SWM also uses a method called a "virtual lookahead sink:" to reduce drift over longer movement. Instead of relying only on the first image as a fixed reference, the model retrieves a Street View image slightly further along the route and uses it as a virtual destination for each new section.

That moving destination gives the model a fresh landmark as the camera advances. The approach is meant to stop small mistakes from compounding across hundreds of meters.

The model feeds Street View references into generation through two paths. First, it projects a nearby reference image into the target perspective using depth information, which helps define spatial layout. Second, it encodes reference images into latent representations and uses them as semantic references, allowing the model to recover appearance details from the environment.

The researchers report that quality drops significantly if either path is removed.

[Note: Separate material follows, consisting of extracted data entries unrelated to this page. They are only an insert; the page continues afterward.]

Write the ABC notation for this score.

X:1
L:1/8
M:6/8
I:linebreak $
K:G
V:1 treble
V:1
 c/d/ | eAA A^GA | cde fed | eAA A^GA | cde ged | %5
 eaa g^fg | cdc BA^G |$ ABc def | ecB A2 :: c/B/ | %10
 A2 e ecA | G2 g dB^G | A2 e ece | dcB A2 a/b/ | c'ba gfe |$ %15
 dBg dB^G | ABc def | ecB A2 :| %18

Training And Benchmark Results

SWM is based on Nvidia's Cosmos-Predict2.5-2B, a diffusion transformer with two billion parameters. Training used 24 Nvidia H100 GPUs, 440,000 Seoul Street View images, the synthetic CARLA data, and publicly available Waymo driving data.

The researchers tested SWM in Seoul, as well as in Busan and the U.S. city of Ann Arbor. Busan and Ann Arbor were completely absent from training, yet the model generalized to those unfamiliar cities without additional training.

On custom benchmarks with 30 test sequences of roughly 100 meters each, SWM outperformed six current video world models, including Aether, DeepVerse, and HY-World1.5. The benchmarks measured visual quality, camera fidelity, temporal consistency, and correspondence with real locations.

The source article notes that existing models tend to drift over longer distances, resulting in blur or full generation collapse. SWM keeps output stable over hundreds of meters while maintaining the underlying city layout.

That does not mean the model ignores prompts. Users can still change weather, time of day, or add hypothetical scenarios. The important distinction is that those changes happen on top of a location structure anchored to the real city.

Limits And Possible Uses

The model still has constraints. Continuous video recordings of entire cities are not freely available, so training depends on interpolated sequences made from individual images. Those sequences are lower quality than real video footage.

Incorrect timestamps in metadata can also create visible problems, including vehicles that appear or vanish abruptly in generated videos. These limits show that real-world grounding helps, but does not remove the need for cleaner temporal data.

The researchers say all Street View data was processed in compliance with privacy regulations, with faces and license plates anonymized before training. They point to urban planning, autonomous driving, and location-based exploration as potential use cases.

SWM arrives as world models are becoming a heavily researched area in AI. The source article also notes Runway's "General World Model," GWM-1, Google Deepmind CEO Demis Hassabis's view that such models are a critical step toward general artificial intelligence, and a recent study by Microsoft Research and several U.S. universities showing that large language models can function as world models.

For Naver's work, the practical message is narrower and concrete: a world model becomes more useful for cities when it is tied to the actual world it is supposed to represent.